As before, the non-underscored items are things you can call. If you wanted to get a string of the IP address, you could call device.primary_ip4.address. This returns a real string that includes the mask in CIDR notation. It would be something like “10.0.0.1/24”. You can just split it at the “/” to get the address and mask. Or, if you just want the address, you can do something like.

for device in devices:
    print(f"DEVICE NAME: {device.name:^10} DEVICE IP: {device.primary_ip4.address.split("/")[0]}")
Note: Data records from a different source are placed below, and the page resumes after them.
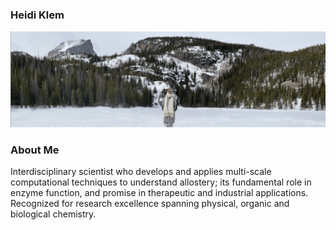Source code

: ### Heidi Klem
![bearlake](bear_lake.png)

### About Me
Interdisciplinary scientist who develops and applies multi-scale computational techniques to understand allostery; its fundamental role in enzyme function, and promise in therapeutic and industrial applications. Recognized for research excellence spanning physical, organic and biological chemistry.

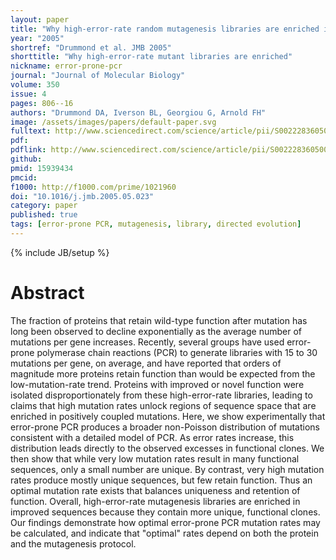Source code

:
 ```yaml
---
layout: paper
title: "Why high-error-rate random mutagenesis libraries are enriched in functional and improved proteins"
year: "2005"
shortref: "Drummond et al. JMB 2005"
shorttitle: "Why high-error-rate mutant libraries are enriched"
nickname: error-prone-pcr
journal: "Journal of Molecular Biology"
volume: 350
issue: 4
pages: 806--16
authors: "Drummond DA, Iverson BL, Georgiou G, Arnold FH"
image: /assets/images/papers/default-paper.svg
fulltext: http://www.sciencedirect.com/science/article/pii/S0022283605005541
pdf: 
pdflink: http://www.sciencedirect.com/science/article/pii/S0022283605005541/pdfft?md5=d3f07c947c30d2c8636523704d2187a1&pid=1-s2.0-S0022283605005541-main.pdf
github: 
pmid: 15939434
pmcid: 
f1000: http://f1000.com/prime/1021960
doi: "10.1016/j.jmb.2005.05.023"
category: paper
published: true
tags: [error-prone PCR, mutagenesis, library, directed evolution]
---
```

{% include JB/setup %}

# Abstract 

The fraction of proteins that retain wild-type function after mutation has long been observed to decline exponentially as the average number of mutations per gene increases. Recently, several groups have used error-prone polymerase chain reactions (PCR) to generate libraries with 15 to 30 mutations per gene, on average, and have reported that orders of magnitude more proteins retain function than would be expected from the low-mutation-rate trend. Proteins with improved or novel function were isolated disproportionately from these high-error-rate libraries, leading to claims that high mutation rates unlock regions of sequence space that are enriched in positively coupled mutations. Here, we show experimentally that error-prone PCR produces a broader non-Poisson distribution of mutations consistent with a detailed model of PCR. As error rates increase, this distribution leads directly to the observed excesses in functional clones. We then show that while very low mutation rates result in many functional sequences, only a small number are unique. By contrast, very high mutation rates produce mostly unique sequences, but few retain function. Thus an optimal mutation rate exists that balances uniqueness and retention of function. Overall, high-error-rate mutagenesis libraries are enriched in improved sequences because they contain more unique, functional clones. Our findings demonstrate how optimal error-prone PCR mutation rates may be calculated, and indicate that "optimal" rates depend on both the protein and the mutagenesis protocol.
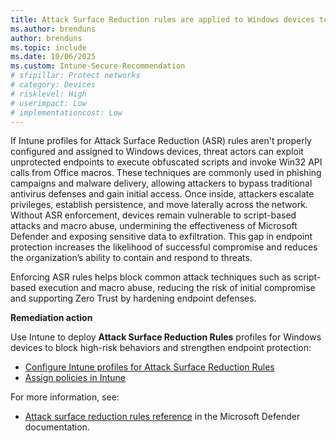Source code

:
 ```yaml
---
title: Attack Surface Reduction rules are applied to Windows devices to prevent exploitation of vulnerable system components
ms.author: brenduns
author: brenduns
ms.topic: include
ms.date: 10/06/2025
ms.custom: Intune-Secure-Recommendation
# sfipillar: Protect networks
# category: Devices
# risklevel: High
# userimpact: Low
# implementationcost: Low
---
```

If Intune profiles for Attack Surface Reduction (ASR) rules aren't properly configured and assigned to Windows devices, threat actors can exploit unprotected endpoints to execute obfuscated scripts and invoke Win32 API calls from Office macros. These techniques are commonly used in phishing campaigns and malware delivery, allowing attackers to bypass traditional antivirus defenses and gain initial access. Once inside, attackers escalate privileges, establish persistence, and move laterally across the network. Without ASR enforcement, devices remain vulnerable to script-based attacks and macro abuse, undermining the effectiveness of Microsoft Defender and exposing sensitive data to exfiltration. This gap in endpoint protection increases the likelihood of successful compromise and reduces the organization’s ability to contain and respond to threats.

Enforcing ASR rules helps block common attack techniques such as script-based execution and macro abuse, reducing the risk of initial compromise and supporting Zero Trust by hardening endpoint defenses.

**Remediation action**

Use Intune to deploy **Attack Surface Reduction Rules** profiles for Windows devices to block high-risk behaviors and strengthen endpoint protection:
- [Configure Intune profiles for Attack Surface Reduction Rules](/intune/intune-service/protect/endpoint-security-asr-policy#devices-managed-by-intune)
- [Assign policies in Intune](/intune/intune-service/configuration/device-profile-assign#assign-a-policy-to-users-or-groups)

For more information, see:  
- [Attack surface reduction rules reference](/defender-endpoint/attack-surface-reduction-rules-reference) in the Microsoft Defender documentation.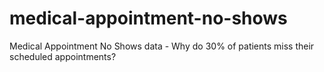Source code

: # medical-appointment-no-shows
Medical Appointment No Shows data - Why do 30% of patients miss their scheduled appointments?
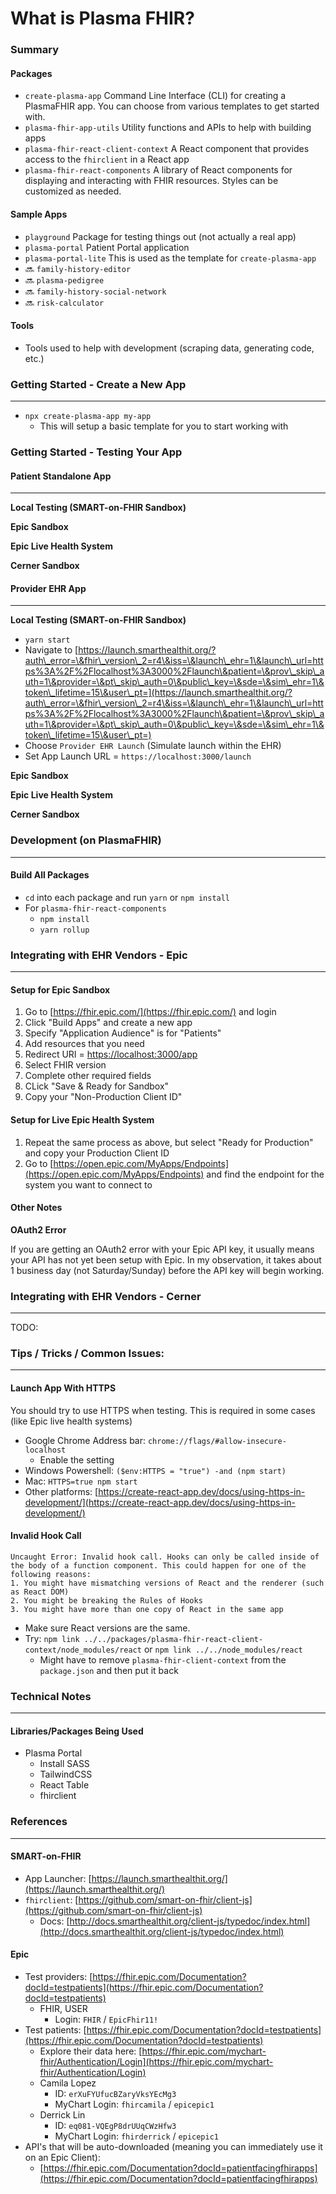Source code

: # What is Plasma FHIR?



### Summary

#### Packages

* `create-plasma-app` Command Line Interface (CLI) for creating a PlasmaFHIR app. You can choose from various templates to get started with.
* `plasma-fhir-app-utils` Utility functions and APIs to help with building apps
* `plasma-fhir-react-client-context` A React component that provides access to the `fhirclient` in a React app
* `plasma-fhir-react-components` A library of React components for displaying and interacting with FHIR resources. Styles can be customized as needed.

#### Sample Apps

* `playground` Package for testing things out (not actually a real app)
* `plasma-portal` Patient Portal application
* `plasma-portal-lite` This is used as the template for `create-plasma-app`
* 🔜 `family-history-editor`
* 🔜 `plasma-pedigree`
* 🔜 `family-history-social-network`
* 🔜 `risk-calculator`

#### Tools

* Tools used to help with development (scraping data, generating code, etc.)

### Getting Started - Create a New App

***

* `npx create-plasma-app my-app`
  * This will setup a basic template for you to start working with

### Getting Started - Testing Your App

#### Patient Standalone App

***

**Local Testing (SMART-on-FHIR Sandbox)**

**Epic Sandbox**

**Epic Live Health System**

**Cerner Sandbox**

#### Provider EHR App

***

**Local Testing (SMART-on-FHIR Sandbox)**

* `yarn start`
* Navigate to [https://launch.smarthealthit.org/?auth\_error=\&fhir\_version\_2=r4\&iss=\&launch\_ehr=1\&launch\_url=https%3A%2F%2Flocalhost%3A3000%2Flaunch\&patient=\&prov\_skip\_auth=1\&provider=\&pt\_skip\_auth=0\&public\_key=\&sde=\&sim\_ehr=1\&token\_lifetime=15\&user\_pt=](https://launch.smarthealthit.org/?auth\_error=\&fhir\_version\_2=r4\&iss=\&launch\_ehr=1\&launch\_url=https%3A%2F%2Flocalhost%3A3000%2Flaunch\&patient=\&prov\_skip\_auth=1\&provider=\&pt\_skip\_auth=0\&public\_key=\&sde=\&sim\_ehr=1\&token\_lifetime=15\&user\_pt=)
* Choose `Provider EHR Launch` (Simulate launch within the EHR)
* Set App Launch URL = `https://localhost:3000/launch`

**Epic Sandbox**

**Epic Live Health System**

**Cerner Sandbox**

### Development (on PlasmaFHIR)

***

#### Build All Packages

* `cd` into each package and run `yarn` or `npm install`
* For `plasma-fhir-react-components`
  * `npm install`
  * `yarn rollup`

### Integrating with EHR Vendors - Epic

***

#### Setup for Epic Sandbox

1. Go to [https://fhir.epic.com/](https://fhir.epic.com/) and login
2. Click "Build Apps" and create a new app
3. Specify "Application Audience" is for "Patients"
4. Add resources that you need
5. Redirect URI = [https://localhost:3000/app](https://localhost:3000/app)
6. Select FHIR version
7. Complete other required fields
8. CLick "Save & Ready for Sandbox"
9. Copy your "Non-Production Client ID"

#### Setup for Live Epic Health System

1. Repeat the same process as above, but select "Ready for Production" and copy your Production Client ID
2. Go to [https://open.epic.com/MyApps/Endpoints](https://open.epic.com/MyApps/Endpoints) and find the endpoint for the system you want to connect to

#### Other Notes

**OAuth2 Error**

If you are getting an OAuth2 error with your Epic API key, it usually means your API has not yet been setup with Epic. In my observation, it takes about 1 business day (not Saturday/Sunday) before the API key will begin working.

### Integrating with EHR Vendors - Cerner

***

TODO:

### Tips / Tricks / Common Issues:

***

#### Launch App With HTTPS

You should try to use HTTPS when testing. This is required in some cases (like Epic live health systems)

* Google Chrome Address bar: `chrome://flags/#allow-insecure-localhost`
  * Enable the setting
* Windows Powershell: `($env:HTTPS = "true") -and (npm start)`
* Mac: `HTTPS=true npm start`
* Other platforms: [https://create-react-app.dev/docs/using-https-in-development/](https://create-react-app.dev/docs/using-https-in-development/)

#### Invalid Hook Call

```
Uncaught Error: Invalid hook call. Hooks can only be called inside of the body of a function component. This could happen for one of the following reasons:
1. You might have mismatching versions of React and the renderer (such as React DOM)
2. You might be breaking the Rules of Hooks
3. You might have more than one copy of React in the same app
```

* Make sure React versions are the same.
* Try: `npm link ../../packages/plasma-fhir-react-client-context/node_modules/react` or `npm link ../../node_modules/react`
  * Might have to remove `plasma-fhir-client-context` from the `package.json` and then put it back

### Technical Notes

***

#### Libraries/Packages Being Used

* Plasma Portal
  * Install SASS
  * TailwindCSS
  * React Table
  * fhirclient

### References

***

#### SMART-on-FHIR

* App Launcher: [https://launch.smarthealthit.org/](https://launch.smarthealthit.org/)
* `fhirclient`: [https://github.com/smart-on-fhir/client-js](https://github.com/smart-on-fhir/client-js)
  * Docs: [http://docs.smarthealthit.org/client-js/typedoc/index.html](http://docs.smarthealthit.org/client-js/typedoc/index.html)

#### Epic

* Test providers: [https://fhir.epic.com/Documentation?docId=testpatients](https://fhir.epic.com/Documentation?docId=testpatients)
  * FHIR, USER
    * Login: `FHIR` / `EpicFhir11!`
* Test patients: [https://fhir.epic.com/Documentation?docId=testpatients](https://fhir.epic.com/Documentation?docId=testpatients)
  * Explore their data here: [https://fhir.epic.com/mychart-fhir/Authentication/Login](https://fhir.epic.com/mychart-fhir/Authentication/Login)
  * Camila Lopez
    * ID: `erXuFYUfucBZaryVksYEcMg3`
    * MyChart Login: `fhircamila` / `epicepic1`
  * Derrick Lin
    * ID: `eq081-VQEgP8drUUqCWzHfw3`
    * MyChart Login: `fhirderrick` / `epicepic1`
* API's that will be auto-downloaded (meaning you can immediately use it on an Epic Client):
  * [https://fhir.epic.com/Documentation?docId=patientfacingfhirapps](https://fhir.epic.com/Documentation?docId=patientfacingfhirapps)
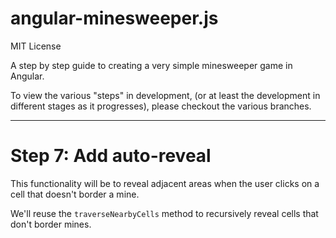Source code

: angular-minesweeper.js
===========================

MIT License

A step by step guide to creating a very simple minesweeper game in Angular.

To view the various "steps" in development, (or at least the development in different stages as it progresses), please
checkout the various branches.

----

# Step 7: Add auto-reveal

This functionality will be to reveal adjacent areas when the user clicks on a cell that doesn't border a mine.

We'll reuse the `traverseNearbyCells` method to recursively reveal cells that don't border mines.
Notice that a couple of the lines in our output above have an address of “None”. This is another trick, really. It’s not a string of value “None”, but, rather, it’s an object of NoneType. In Python, if something doesn’t exist, a NoneType object is returned. If a device in Netbox doesn’t have a primary IP address assigned, this code will return a value of “None”, which is a NoneType object. If we printed the type() of each device’s primary_ip4, we could verify that.

<class 'pynetbox.models.ipam.IpAddresses'>
<class 'pynetbox.models.ipam.IpAddresses'>
<class 'NoneType'>
<class 'pynetbox.models.ipam.IpAddresses'>
<class 'NoneType'>

If you were to run the code with the split in it, it would die with a TypeError exception. The code was expecting a type of IPAddresses, but it got back NoneType. You would have to add some code to check the type to get past that.

Now What?

Alright. You’ve got all your devices and a bunch of information for each. Now you can go and actually do something useful. Pull the address and name and generate an list to import into an SSH program. Pull the name and serial for your annual support contract renewal. Get a count of the number of each device you have in the network. Provide your audit team with a full inventory to include in audit preparation.

Send try-except code snippets any questions my way.

jac
  1. This is just something I wrote really quickly. Use more Pythonic techniques on your finished product
  2. Notice the _ and not the – here. Python doesn’t like the dash, so you have to use the underscore.
  3. For some reason, interfaces aren’t included here. I don’t know why.